Forests in the desert
This article was first published on the website of The Guardian on March 9, 2023.
Jordan is one of the driest nations on the planet, but Deema Assaf believes that with time, patience and new conservation techniques she can turn it green again.
Deema Assaf walked slowly through Birgish, one of only a few forests in Jordan, careful not to step on one of the delicate wild orchids. "We once had dense forests," she said. "There were elephants, rhinos and the Asiatic lion, animals which used to co-exist with people here." She gazed up at the top of an old oak tree and said, "Discovering that made me see the landscape from a different perspective. It is fascinating to see the potential if human intervention were not affecting it negatively."
Seeing the landscape from a different perspective
Deema is an architect and urban forester. Petite and blue-eyed, she is an avid collector of information about native plants and the natural world. She is the founder and director of "Tayyun", an Amman-based research studio exploring urban rewilding and the regeneration of urban ecosystems through native forest creation and cross-species architecture.
After working as a full-time architect for more than ten years, Deema left her job to look for something more meaningful. She became deeply involved in regenerative landscaping and native forest creation, often referred to as permaculture. She was inspired by a video about a 2,000-year-old forest in Morocco made by Geoff Lawton, an expert in permaculture.

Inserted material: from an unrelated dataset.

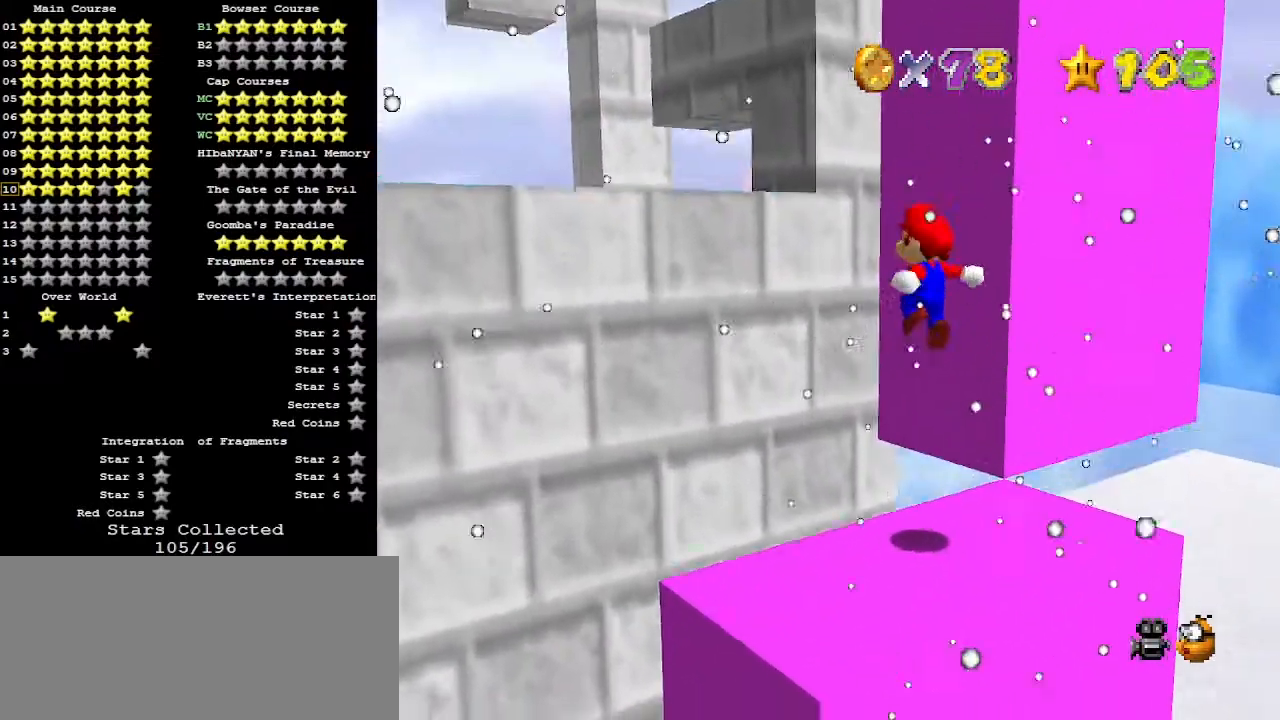
{"buttons": ["A", "C_DOWN"], "left_stick": "up-right", "events": [[333, "A", "down"], [333, "C_DOWN", "down"], [333, "left_stick", "right"], [400, "left_stick", "up-right"]]}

In the film, she saw a man-made forest in a dry country, with a high ceiling of foliage, sleek pillars of palm trees and walls of fruit trees surrounding a series of cool dark glades where filtered light seeped in. The forest floor was carpeted with shrubs and grass. Inspired, she decided that this was what she wanted to do in her native Jordan.
Small ecosystems are fundamental
Her research led her to the Miyawaki method, which creates ultra-dense, highly biodiverse, multi-layered native forests ten times faster than nature itself does. The method initiates the restoration of lost indigenous forests, a process that would normally take hundreds of years. "Moving from architecture to urban rewilding and native forest creation simply felt like the right thing to do," she said. Her approach goes beyond planting individual trees. It is about establishing a complex and dynamic plant "community" in a "living" soil, reconnecting native species that co-evolved together for thousands of years.
Currently, Jordan's land is mostly arid; much of it is desert. Rainfall is scarce. According to the UN Food and Agriculture Organization (FAO), forests in Jordan cover only about 86,000 hectares or 1% of the country's surface. Despite the challenge, Assaf believes it is crucial to act, now more than ever. "It is not drought that causes bare ground; it is bare ground that causes drought." She says the more we work on greening, the more water we will get and that nature has the ability to restore itself, even in the driest places. "Working with nature is a gentle yet firm call for patience, determination and faith to trust the process."
Assaf started small. Her first site, in 2018, was only 107 square meters on private property. She has gradually built a database for native forest creation in Jordan. "We are constantly testing techniques, always learning, refining, and fine-tuning". So far, Tayyun has planted four forests with more than 2,700 native plant seedlings. The organisation also collects seeds for others, including those of endangered species in Jordan.
"It's in the land's DNA"
She organises workshops and offers volunteer opportunities where people from all walks of life can join tree planting, seed harvesting and seed processing. Today, Assaf is preparing a fifth forest with 1,100 native plant seedlings. When asked how she chooses a site, she replied, "It is pretty simple. If it was once a forest, it could be a forest again. It is in the land’s DNA."